Sarah O'Connor

Writer – Playwright – Cannot Save You From The Robot Apocalypse

Instead of writing this blog post, I spent the better part of my evening writing the first draft of my submission for the HamilTEN Festival. This wasn’t a bad thing of course,  I was writing something I desperately needed to write (THE SUBMISSION PERIOD ENDS DECEMBER 18th!!!) but while writing my script it made me think of my writing in general, or more so how I write.

I’m not much of an outliner or someone who plots out a lot of what a story will look like before I write it. I might have a vague idea of how it starts, how it ends. Sometimes it’s just a sentence, sometimes it’s a character. It’s always different, but whatever it is I start with that small thing and just write and see where I go. Sometimes I begin writing one way thinking I know how it’s going to end only to learn while writing it that another ending works better.

I just write and see what happens, and so far that’s worked for me, but it doesn’t come without problems. The main one being that I write and make a lot of mistakes, usually a lot of simple grammatical ones.

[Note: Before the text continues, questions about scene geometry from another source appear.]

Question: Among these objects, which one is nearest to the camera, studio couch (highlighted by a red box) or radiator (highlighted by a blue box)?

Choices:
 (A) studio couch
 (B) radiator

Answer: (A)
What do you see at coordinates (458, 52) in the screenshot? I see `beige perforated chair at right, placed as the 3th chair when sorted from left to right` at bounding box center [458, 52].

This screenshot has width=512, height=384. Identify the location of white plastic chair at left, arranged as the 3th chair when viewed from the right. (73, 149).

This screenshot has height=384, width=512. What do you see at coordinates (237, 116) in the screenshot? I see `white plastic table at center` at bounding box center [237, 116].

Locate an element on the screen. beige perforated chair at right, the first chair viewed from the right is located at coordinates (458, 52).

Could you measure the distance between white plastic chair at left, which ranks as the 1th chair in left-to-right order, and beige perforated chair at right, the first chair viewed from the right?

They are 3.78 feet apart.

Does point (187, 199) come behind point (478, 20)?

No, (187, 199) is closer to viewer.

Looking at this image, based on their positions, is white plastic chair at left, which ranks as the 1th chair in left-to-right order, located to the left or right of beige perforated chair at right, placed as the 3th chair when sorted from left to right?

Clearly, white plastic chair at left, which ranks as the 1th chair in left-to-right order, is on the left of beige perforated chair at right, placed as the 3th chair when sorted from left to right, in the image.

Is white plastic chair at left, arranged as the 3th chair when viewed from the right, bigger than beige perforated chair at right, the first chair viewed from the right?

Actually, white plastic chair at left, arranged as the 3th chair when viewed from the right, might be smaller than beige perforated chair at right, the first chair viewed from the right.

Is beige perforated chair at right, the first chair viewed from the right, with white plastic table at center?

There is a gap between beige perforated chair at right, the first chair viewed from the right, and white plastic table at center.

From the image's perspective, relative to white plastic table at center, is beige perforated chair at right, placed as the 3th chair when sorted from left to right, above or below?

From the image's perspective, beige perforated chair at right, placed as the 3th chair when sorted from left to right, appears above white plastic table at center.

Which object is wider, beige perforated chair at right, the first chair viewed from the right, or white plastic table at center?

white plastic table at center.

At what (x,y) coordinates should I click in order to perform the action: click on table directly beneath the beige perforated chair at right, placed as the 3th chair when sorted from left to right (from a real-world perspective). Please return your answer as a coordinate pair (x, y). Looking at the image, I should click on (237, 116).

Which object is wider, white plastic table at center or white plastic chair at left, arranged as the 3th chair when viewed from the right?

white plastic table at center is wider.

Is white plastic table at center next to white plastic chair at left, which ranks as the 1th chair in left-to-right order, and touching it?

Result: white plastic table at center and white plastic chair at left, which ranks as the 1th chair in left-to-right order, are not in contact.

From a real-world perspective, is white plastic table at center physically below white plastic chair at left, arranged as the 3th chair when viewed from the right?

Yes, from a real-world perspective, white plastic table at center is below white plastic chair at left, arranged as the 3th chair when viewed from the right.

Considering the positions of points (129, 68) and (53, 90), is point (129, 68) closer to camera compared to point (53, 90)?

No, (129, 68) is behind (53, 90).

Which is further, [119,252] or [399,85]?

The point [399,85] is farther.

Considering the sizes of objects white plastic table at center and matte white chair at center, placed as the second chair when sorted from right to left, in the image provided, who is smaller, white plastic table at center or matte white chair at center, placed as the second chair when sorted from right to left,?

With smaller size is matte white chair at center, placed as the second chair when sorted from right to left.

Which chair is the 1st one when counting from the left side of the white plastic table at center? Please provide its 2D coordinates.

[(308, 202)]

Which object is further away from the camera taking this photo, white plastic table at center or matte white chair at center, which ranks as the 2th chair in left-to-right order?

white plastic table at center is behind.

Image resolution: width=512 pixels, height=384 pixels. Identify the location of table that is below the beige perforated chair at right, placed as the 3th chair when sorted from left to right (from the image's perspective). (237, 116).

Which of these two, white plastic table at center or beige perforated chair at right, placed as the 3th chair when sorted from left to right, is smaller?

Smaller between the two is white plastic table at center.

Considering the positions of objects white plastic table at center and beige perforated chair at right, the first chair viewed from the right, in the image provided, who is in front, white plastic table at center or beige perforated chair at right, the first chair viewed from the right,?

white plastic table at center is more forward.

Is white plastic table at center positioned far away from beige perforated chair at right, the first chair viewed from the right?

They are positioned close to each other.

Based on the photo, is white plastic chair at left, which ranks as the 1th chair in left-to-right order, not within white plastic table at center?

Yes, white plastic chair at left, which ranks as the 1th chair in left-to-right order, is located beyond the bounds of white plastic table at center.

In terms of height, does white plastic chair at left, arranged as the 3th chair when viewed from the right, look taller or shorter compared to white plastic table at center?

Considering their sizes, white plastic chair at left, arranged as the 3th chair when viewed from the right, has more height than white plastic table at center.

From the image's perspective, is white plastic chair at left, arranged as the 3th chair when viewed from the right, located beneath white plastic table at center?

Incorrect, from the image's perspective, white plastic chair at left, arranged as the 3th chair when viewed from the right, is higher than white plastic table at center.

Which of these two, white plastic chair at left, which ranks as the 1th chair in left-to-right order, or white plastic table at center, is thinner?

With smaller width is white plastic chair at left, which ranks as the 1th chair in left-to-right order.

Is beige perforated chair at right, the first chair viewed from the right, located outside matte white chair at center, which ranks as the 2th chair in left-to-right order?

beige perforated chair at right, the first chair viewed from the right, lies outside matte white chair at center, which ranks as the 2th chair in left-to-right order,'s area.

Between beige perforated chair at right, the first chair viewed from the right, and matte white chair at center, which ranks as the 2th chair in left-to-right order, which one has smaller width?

Sometimes I think I’m the only person in the world who at nearly twenty-five can’t differentiate the different types of there/eir/y’re’s. I have the last one down pat, that one’s the easiest, but the other two always throw me. There are the tricks I’ve been told a thousand times and the constant circling of them on my papers, but it’s just something that doesn’t stick.

And I make other mistakes too, changes in tenses, a singular instead of a plural, all those little mistakes that I miss. I’m sure a lot of you have found spelling and grammatical errors in my other blog posts, which I know is ironic for someone who wants to pursue a career in editing. And I do edit my blog posts, not as well as I should (yes, I’ll admit to that) but I try to focus more on the writing, though when it comes to publishing things on the internet the two kind of go hand in hand.

I’ve noticed it while participating in this year’s NaNoWriMo, all those red underlines, random capitals, and character name changes (it takes me forever to name things, just ask my cats) and the thought of editing it later kind of panics me, because I have to perfect this story for January for a contest and it seems like such an impossible task, especially when there are already so many mistakes in it, when it’s already so imperfect. But it’s out there, or it’s starting to, the words. It’s getting there, forming something, and I like it so far.

I don’t think that makes me a bad writer though, because grammar and spelling can always be fixed, but story structure, and the writing of the story itself, can’t. Not that that’s great either, though I can’t comment on that. I just mean that for me as a writer it’s more important to get those words out of my head than to constantly go back while writing and make sure it makes sense. I’d rather waste my time writing it all out than going back to edit and finishing nothing in the process.

And it doesn’t make me a bad editor either, just because I don’t always notice the mistakes in my own writing (someday when I write a book I don’t intend on being my own editor) it doesn’t mean I don’t notice or can’t edit someone else’s.

But again, writing and editing do go hand in hand, especially when finishing and perfecting a finished piece (which I haven’t done novel wise YET but will, soon hopefully), so how do I fix it?

Maybe I should start looking at my own writing like a strangers, completely divorce myself from my writing when I look at it and see it as someone else’s to critique.

Easier said than done, but it’s a start I guess.